__Assignment__.
From the data below, pull out and copy every line that contains the word "many". Match capital and small letters exactly.

(Beginning of Data to process)

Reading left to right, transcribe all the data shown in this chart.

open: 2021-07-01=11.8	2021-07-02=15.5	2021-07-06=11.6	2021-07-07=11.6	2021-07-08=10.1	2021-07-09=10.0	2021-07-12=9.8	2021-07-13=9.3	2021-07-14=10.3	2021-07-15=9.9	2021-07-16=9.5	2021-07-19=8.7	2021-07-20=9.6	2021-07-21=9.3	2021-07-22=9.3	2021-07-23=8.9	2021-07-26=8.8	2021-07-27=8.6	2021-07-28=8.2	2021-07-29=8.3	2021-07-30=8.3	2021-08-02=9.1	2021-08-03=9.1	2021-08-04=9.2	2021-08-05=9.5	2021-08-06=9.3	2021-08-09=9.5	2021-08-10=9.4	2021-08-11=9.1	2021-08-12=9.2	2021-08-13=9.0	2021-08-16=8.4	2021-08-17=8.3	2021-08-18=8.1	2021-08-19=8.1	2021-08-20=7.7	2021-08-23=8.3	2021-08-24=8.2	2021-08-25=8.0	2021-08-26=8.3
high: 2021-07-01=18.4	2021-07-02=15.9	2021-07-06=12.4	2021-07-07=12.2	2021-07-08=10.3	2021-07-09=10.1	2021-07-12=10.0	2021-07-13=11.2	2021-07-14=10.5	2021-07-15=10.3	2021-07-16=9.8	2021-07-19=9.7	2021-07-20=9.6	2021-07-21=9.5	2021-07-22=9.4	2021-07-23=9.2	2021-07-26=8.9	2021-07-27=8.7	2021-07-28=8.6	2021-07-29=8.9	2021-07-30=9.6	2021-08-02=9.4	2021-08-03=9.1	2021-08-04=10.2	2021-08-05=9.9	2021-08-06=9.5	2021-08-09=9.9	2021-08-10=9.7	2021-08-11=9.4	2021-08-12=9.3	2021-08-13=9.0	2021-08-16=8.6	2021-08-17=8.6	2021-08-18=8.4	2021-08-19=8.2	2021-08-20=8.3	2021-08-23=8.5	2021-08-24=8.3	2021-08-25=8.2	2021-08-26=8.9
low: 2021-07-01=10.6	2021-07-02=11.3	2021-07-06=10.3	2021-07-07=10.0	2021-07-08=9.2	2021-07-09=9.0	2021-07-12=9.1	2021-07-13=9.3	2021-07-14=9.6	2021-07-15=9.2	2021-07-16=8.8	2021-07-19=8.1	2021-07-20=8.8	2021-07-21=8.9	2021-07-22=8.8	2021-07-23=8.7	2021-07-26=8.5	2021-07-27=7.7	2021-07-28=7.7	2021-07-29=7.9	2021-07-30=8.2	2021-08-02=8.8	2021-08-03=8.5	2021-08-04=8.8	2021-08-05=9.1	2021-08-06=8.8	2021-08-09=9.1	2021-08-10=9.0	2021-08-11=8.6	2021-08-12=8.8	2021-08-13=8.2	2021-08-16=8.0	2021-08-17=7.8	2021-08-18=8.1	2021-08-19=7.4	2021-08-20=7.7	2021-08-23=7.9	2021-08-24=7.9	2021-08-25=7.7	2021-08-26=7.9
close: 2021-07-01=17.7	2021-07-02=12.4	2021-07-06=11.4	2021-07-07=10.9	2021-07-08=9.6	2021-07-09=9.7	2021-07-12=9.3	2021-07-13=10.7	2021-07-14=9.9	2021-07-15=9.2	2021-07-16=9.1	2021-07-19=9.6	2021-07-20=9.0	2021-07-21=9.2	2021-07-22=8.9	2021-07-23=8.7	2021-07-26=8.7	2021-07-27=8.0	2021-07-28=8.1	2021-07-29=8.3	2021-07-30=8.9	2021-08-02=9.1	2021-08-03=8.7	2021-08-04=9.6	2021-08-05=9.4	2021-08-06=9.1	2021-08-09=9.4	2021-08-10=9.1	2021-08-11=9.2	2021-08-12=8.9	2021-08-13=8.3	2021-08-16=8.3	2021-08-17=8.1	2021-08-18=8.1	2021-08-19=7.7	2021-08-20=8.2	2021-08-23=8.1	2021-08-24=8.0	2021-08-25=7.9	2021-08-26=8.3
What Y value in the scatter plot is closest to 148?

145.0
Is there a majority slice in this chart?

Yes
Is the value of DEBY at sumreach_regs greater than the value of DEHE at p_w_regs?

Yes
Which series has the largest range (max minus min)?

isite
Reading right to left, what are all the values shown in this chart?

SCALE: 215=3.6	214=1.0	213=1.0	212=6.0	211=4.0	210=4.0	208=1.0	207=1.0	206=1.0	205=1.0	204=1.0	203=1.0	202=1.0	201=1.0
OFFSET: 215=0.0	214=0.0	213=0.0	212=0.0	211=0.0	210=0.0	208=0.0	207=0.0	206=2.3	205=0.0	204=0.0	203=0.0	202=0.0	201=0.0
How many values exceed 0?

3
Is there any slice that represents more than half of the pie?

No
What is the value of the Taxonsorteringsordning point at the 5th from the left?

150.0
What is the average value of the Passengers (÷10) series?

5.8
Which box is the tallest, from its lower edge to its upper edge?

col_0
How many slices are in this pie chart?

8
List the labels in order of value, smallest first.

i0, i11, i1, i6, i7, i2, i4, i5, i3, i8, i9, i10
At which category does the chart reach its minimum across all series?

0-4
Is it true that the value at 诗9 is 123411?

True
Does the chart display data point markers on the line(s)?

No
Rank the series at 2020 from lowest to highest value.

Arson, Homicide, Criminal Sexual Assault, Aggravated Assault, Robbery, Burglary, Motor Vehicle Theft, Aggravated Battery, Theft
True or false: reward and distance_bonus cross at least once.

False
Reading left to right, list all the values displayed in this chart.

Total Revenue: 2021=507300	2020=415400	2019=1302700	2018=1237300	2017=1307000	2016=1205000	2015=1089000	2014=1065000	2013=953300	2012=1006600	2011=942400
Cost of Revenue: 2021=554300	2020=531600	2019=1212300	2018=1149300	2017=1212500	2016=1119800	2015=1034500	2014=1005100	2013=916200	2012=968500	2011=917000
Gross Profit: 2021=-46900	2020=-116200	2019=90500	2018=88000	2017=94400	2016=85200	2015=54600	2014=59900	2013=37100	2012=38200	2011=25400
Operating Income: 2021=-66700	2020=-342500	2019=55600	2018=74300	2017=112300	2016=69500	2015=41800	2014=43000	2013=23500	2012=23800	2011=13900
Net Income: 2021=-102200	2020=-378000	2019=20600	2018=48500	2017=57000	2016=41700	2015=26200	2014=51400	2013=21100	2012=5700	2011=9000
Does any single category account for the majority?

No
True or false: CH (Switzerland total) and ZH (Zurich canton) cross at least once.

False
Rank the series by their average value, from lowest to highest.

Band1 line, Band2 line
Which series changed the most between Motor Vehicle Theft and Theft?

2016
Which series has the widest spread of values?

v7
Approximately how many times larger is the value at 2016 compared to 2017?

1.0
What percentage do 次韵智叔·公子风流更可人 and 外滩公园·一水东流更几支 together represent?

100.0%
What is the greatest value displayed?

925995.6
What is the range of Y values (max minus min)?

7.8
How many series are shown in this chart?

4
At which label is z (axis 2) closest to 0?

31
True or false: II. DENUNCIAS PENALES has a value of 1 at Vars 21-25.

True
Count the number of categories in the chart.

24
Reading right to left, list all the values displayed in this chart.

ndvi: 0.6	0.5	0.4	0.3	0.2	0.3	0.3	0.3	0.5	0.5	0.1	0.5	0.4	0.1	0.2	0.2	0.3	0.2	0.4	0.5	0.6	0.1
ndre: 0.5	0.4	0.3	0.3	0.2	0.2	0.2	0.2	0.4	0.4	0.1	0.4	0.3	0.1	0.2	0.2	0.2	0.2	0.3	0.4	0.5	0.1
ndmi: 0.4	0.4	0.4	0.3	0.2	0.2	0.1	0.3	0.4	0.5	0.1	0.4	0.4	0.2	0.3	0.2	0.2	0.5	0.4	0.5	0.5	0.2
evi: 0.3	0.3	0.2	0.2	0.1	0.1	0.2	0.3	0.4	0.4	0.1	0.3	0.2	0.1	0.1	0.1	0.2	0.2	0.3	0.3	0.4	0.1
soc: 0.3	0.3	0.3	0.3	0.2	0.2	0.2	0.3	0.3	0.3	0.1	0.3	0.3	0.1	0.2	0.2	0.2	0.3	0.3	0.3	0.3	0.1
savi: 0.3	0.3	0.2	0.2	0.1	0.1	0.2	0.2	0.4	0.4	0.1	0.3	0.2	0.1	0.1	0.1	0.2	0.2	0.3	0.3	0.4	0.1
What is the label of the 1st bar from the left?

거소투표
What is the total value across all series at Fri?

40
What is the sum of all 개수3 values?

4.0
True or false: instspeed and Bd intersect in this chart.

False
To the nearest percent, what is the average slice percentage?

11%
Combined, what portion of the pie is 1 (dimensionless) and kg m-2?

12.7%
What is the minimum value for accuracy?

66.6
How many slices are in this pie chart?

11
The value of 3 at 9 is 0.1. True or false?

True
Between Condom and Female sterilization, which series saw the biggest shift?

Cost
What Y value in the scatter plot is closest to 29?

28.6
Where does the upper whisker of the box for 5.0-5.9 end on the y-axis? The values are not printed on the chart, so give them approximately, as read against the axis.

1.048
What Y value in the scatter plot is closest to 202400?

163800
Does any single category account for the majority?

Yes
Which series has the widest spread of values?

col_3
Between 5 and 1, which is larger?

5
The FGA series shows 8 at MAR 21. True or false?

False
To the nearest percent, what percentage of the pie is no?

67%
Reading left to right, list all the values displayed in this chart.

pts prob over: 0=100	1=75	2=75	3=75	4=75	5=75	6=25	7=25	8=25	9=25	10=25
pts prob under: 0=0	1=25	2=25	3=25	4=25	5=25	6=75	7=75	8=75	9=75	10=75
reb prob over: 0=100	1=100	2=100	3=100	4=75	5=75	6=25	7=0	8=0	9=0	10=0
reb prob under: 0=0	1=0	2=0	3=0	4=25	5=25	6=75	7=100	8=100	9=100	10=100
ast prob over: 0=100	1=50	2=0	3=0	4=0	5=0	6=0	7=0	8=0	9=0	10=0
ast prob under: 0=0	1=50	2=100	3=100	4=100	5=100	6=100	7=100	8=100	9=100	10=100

(End of Data to process)

__Response below__.
How many values exceed 0?
How many slices are in this pie chart?
Approximately how many times larger is the value at 2016 compared to 2017?
How many series are shown in this chart?
How many slices are in this pie chart?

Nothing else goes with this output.